### SOURCE RECORDS
BEGIN

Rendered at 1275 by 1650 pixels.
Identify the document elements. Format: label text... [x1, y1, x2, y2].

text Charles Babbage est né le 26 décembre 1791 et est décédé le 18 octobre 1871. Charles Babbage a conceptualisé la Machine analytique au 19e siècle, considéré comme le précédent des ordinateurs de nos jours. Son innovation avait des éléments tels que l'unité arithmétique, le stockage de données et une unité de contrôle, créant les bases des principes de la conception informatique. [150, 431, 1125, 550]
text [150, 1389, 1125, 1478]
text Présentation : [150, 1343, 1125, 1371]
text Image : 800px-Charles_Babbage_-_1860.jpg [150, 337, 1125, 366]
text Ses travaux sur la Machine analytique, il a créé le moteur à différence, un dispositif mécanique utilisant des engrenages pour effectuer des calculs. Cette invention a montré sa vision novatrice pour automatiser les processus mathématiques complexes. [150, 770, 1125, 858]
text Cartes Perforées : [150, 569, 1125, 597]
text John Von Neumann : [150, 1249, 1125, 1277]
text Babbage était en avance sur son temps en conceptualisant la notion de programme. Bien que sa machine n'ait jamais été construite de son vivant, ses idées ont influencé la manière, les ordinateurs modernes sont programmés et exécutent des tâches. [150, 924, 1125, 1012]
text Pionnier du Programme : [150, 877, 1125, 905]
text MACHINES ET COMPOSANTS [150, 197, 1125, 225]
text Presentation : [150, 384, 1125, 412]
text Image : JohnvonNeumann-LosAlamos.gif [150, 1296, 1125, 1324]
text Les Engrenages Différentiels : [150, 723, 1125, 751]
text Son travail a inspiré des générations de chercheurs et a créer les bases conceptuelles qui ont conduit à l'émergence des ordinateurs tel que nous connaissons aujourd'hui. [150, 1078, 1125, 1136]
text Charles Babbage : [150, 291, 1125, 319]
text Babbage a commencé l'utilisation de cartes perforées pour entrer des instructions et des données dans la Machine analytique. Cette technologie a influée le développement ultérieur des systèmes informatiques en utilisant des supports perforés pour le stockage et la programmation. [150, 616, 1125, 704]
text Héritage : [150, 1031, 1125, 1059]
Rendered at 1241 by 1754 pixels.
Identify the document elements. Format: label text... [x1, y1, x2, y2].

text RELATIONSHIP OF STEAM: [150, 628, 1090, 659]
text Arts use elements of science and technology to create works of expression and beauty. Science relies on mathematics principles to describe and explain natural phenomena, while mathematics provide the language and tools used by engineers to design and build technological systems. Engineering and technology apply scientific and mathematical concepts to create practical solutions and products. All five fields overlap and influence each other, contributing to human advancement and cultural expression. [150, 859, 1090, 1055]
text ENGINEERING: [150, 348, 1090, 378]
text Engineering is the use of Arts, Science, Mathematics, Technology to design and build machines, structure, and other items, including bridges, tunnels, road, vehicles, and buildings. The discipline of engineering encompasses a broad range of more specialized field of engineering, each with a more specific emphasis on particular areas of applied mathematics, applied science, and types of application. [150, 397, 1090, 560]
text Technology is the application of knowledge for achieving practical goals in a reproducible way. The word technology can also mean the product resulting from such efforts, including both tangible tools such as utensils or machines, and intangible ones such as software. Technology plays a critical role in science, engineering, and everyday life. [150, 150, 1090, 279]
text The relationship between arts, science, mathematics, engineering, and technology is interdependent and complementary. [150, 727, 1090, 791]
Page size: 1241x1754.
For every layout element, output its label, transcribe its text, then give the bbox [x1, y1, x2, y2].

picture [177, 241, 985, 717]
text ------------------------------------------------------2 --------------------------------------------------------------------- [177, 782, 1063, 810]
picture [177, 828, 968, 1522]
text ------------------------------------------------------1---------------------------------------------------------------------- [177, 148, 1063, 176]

END

Read through the records above and copy the lines that contain "stockage".

text Charles Babbage est né le 26 décembre 1791 et est décédé le 18 octobre 1871. Charles Babbage a conceptualisé la Machine analytique au 19e siècle, considéré comme le précédent des ordinateurs de nos jours. Son innovation avait des éléments tels que l'unité arithmétique, le stockage de données et une unité de contrôle, créant les bases des principes de la conception informatique. [150, 431, 1125, 550]
text Babbage a commencé l'utilisation de cartes perforées pour entrer des instructions et des données dans la Machine analytique. Cette technologie a influée le développement ultérieur des systèmes informatiques en utilisant des supports perforés pour le stockage et la programmation. [150, 616, 1125, 704]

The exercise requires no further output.